Gli industriali di un certo livello, che hanno schemi e strumenti più sofisticati, stanno attaccando l’Inail perché considera “incidente sul lavoro” il contagio dei dipendenti, anche se dopo un’accurata istruttoria. Come peraltro è sempre stato. I loro giornali (Repubblica, La Stampa, Corriere, Il Fatto, tutta la galassia berlusconiana, tra carta stampata e tv, le reti Rai, ecc) strillano a tutte le ore in difesa dei lro padroni…

C’è insomma un tratto comune che vien fuori da aziende di ogni livello, anche mononucleari: rispettare le regole anti-contagio impedisce lo sviluppo degli affari.

E’ vero. Non c’è dubbio.

Certa “compagneria” pensa di cavarsela negando la verità di questa contraddizione solare tra tutela della salute e salute del profitto. E invece è una contraddizione, verissima nella sua crudezza.

Ammettere che salute e profitto sono contrapposti significa infatti comprendere che modo di produzione capitalistico e sopravvivenza dell’umanità sono in contrasto. Anzi, si negano a vicenda. E sono entrambi veri.

Possiamo spostare lo sguardo dalla pandemia al cambiamento climatico, il risultato non cambia.

Tutela dell’ambiente (riduzione delle emissioni e dell’inquinamento, ecc) e capitalismo non sono più compatibili.

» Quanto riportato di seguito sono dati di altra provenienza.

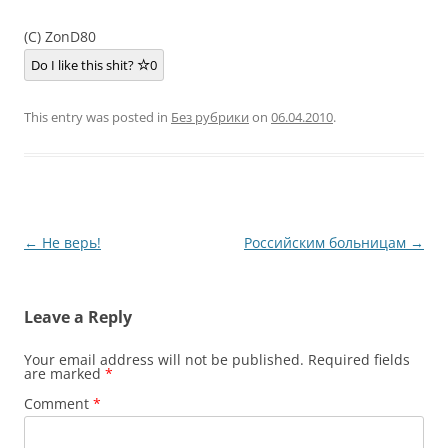
(C) ZonD80
Do I like this shit?
0
This entry was posted in
Без рубрики
on
06.04.2010
.
Post
←
Не верь!
Российским больницам
→
navigation
Leave a Reply
Your email address will not be published.
Required fields
are marked
*
Comment
*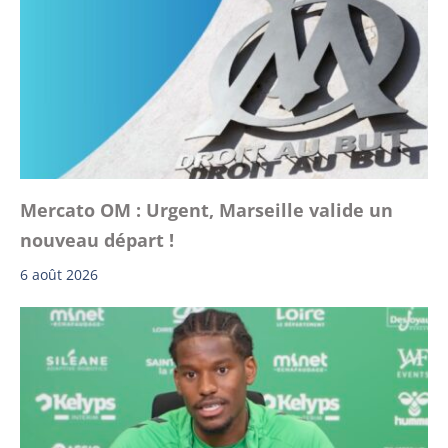
Mercato OM : Urgent, Marseille valide un
nouveau départ !
6 août 2026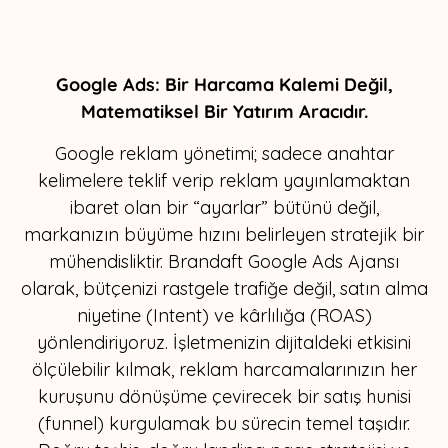
Google Ads: Bir Harcama Kalemi Değil,
Matematiksel Bir Yatırım Aracıdır.
Google reklam yönetimi; sadece anahtar
kelimelere teklif verip reklam yayınlamaktan
ibaret olan bir “ayarlar” bütünü değil,
markanızın büyüme hızını belirleyen stratejik bir
mühendisliktir. Brandaft Google Ads Ajansı
olarak, bütçenizi rastgele trafiğe değil, satın alma
niyetine (Intent) ve kârlılığa (ROAS)
yönlendiriyoruz. İşletmenizin dijitaldeki etkisini
ölçülebilir kılmak, reklam harcamalarınızın her
kuruşunu dönüşüme çevirecek bir satış hunisi
(funnel) kurgulamak bu sürecin temel taşıdır.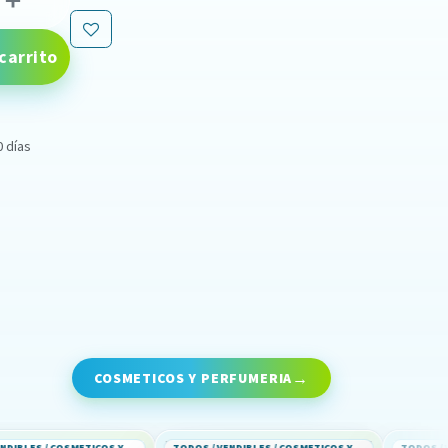
carrito
0 días
COSMETICOS Y PERFUMERIA
TODOS / VENDIBLES / COSMETICOS Y PERFUMERIA
TODOS / VENDIBLES / COSMETICOS Y PERFUMERIA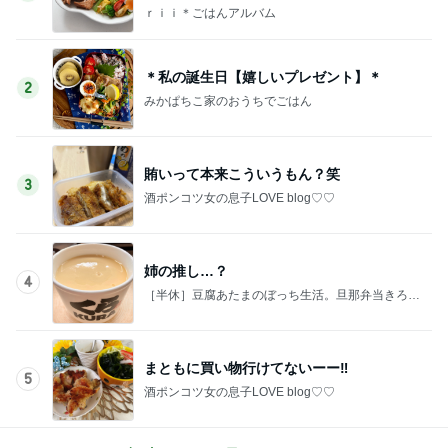
ｒｉｉ＊ごはんアルバム
＊私の誕生日【嬉しいプレゼント】＊
2
みかぱちこ家のおうちでごはん
賄いって本来こういうもん？笑
3
酒ポンコツ女の息子LOVE blog♡♡
姉の推し…？
4
［半休］豆腐あたまのぼっち生活。旦那弁当きろく
はお休み中
まともに買い物行けてないーー‼︎
5
酒ポンコツ女の息子LOVE blog♡♡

Non possono insomma più convivere insieme.

L’hanno fatto per tre secoli circa, con grandissimi risultati in termini di produttività del lavoro umano, sviluppo tecnologico, quantità di merci a disposizione, sviluppo scientifico, crescita numerica della popolazione mondiale, ecc. L’inquinamento che accompagna il processo era tutto sommato limitato territorialmente e quantitativamente; insomma, era ecologicamente “sostenibile”, specie a fronte di quegli immensi vantaggi.

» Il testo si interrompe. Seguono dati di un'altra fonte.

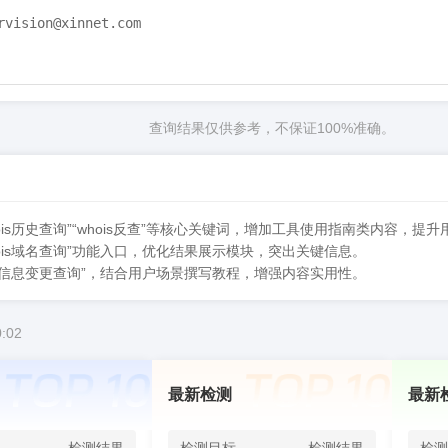
vision@xinnet.com

86.4008182233

查询结果仅供参考，不保证100%准确。
Z

55Z

9Z

hois历史查询”“whois反查”等核心关键词，增加工具使用指南类内容，提
cann.org/epp

whois域名查询”功能入口，优化结果展示模块，突出关键信息。
hois信息变更查询”，结合用户场景撰写教程，增强内容实用性。
m: https://icann.org/wicf

2025-12-07T20:19:29Z <<<
:02
最新检测
最新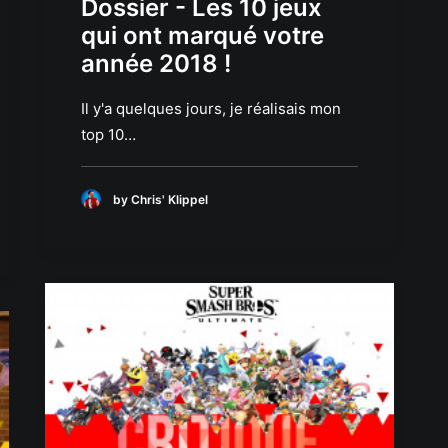
Dossier - Les 10 jeux
qui ont marqué votre
année 2018 !
Il y'a quelques jours, je réalisais mon
top 10…
by Chris' Klippel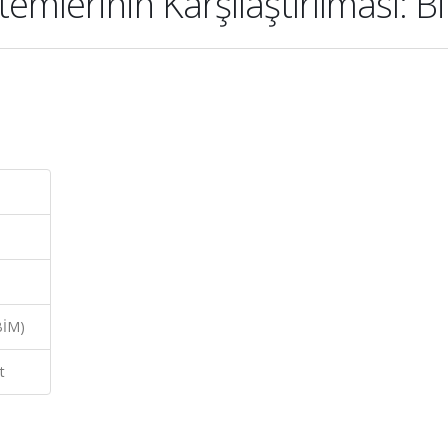
emlerinin Karşılaştırılması: 
BİM)
t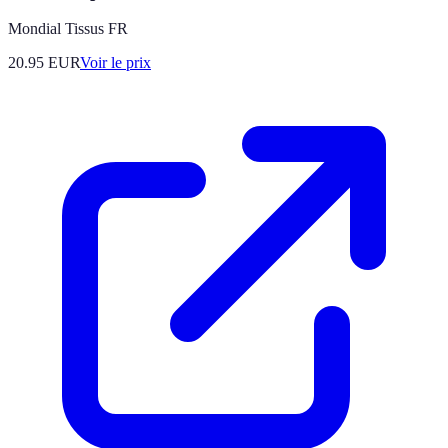
Mondial Tissus FR
20.95
EUR
Voir le prix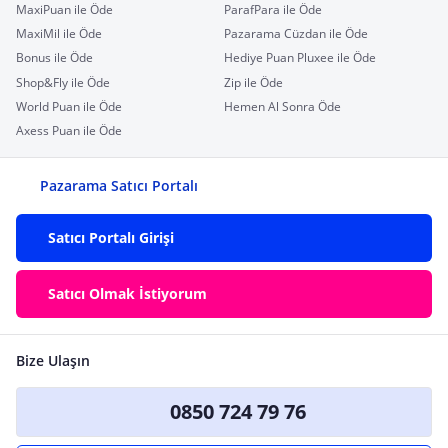
MaxiPuan ile Öde
ParafPara ile Öde
MaxiMil ile Öde
Pazarama Cüzdan ile Öde
Bonus ile Öde
Hediye Puan Pluxee ile Öde
Shop&Fly ile Öde
Zip ile Öde
World Puan ile Öde
Hemen Al Sonra Öde
Axess Puan ile Öde
Pazarama Satıcı Portalı
Satıcı Portalı Girişi
Satıcı Olmak İstiyorum
Bize Ulaşın
0850 724 79 76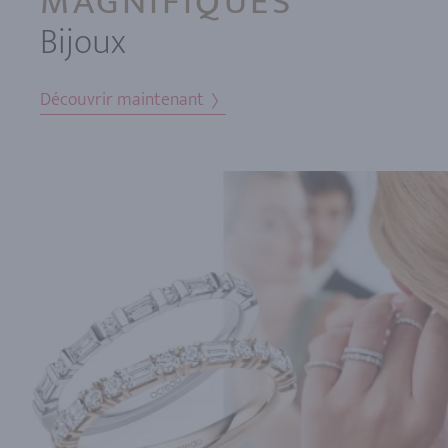
MAGNIFIQUES
Bijoux
Découvrir maintenant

Ora quel che era un “apporto positivo” del capitalismo alla storia umana è arrivato al punto da essere totalmente negativo.  I suoi “effetti collaterali” non sono più “sostenibili”…

E si vede fisicamente!

Non è più insomma il risultato di un’analisi complessa che sfornava previsioni sul futuro, scientificamente ben fondate ma ancora invisibili empiricamente.

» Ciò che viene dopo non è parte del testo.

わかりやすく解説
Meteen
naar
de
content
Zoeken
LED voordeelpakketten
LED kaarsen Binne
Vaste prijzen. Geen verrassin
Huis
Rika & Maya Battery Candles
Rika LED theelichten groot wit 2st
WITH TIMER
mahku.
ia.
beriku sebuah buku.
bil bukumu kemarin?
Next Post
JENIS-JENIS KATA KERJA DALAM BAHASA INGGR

Ora è proprio davanti agli occhi. Lo sviluppo capitalistico ha fatto progredire in modo straordinario le scienze mediche. Sono state sconfitte malattie ataviche, infezioni ignote per millenni, fino a ricostruire nel modo migliore addirittura parti del corpo (le protesi), allungando a dismisura le “aspettative di vita” di ogni essere umano (o perlomeno di quelli che dispongono di cibo e acqua a sufficienza).

Tutto finito. Ora, o ci prendiamo tutti il virus oppure si ferma l’economia. O si finisce di distruggere il pianeta (restano pochi anni per impedirlo invertendo la tendenza) oppure si distrugge il capitalismo così come lo abbiamo conosciuto (libertà assoluta dell’impresa privata).

Vita e capitalismo sono incompatibili. Qui e ora. Bisogna scegliere.

Non dovrebbe essere difficile rispondere alla domanda. Più difficile, certo, convincere i manager del capitale a togliersi dai piedi.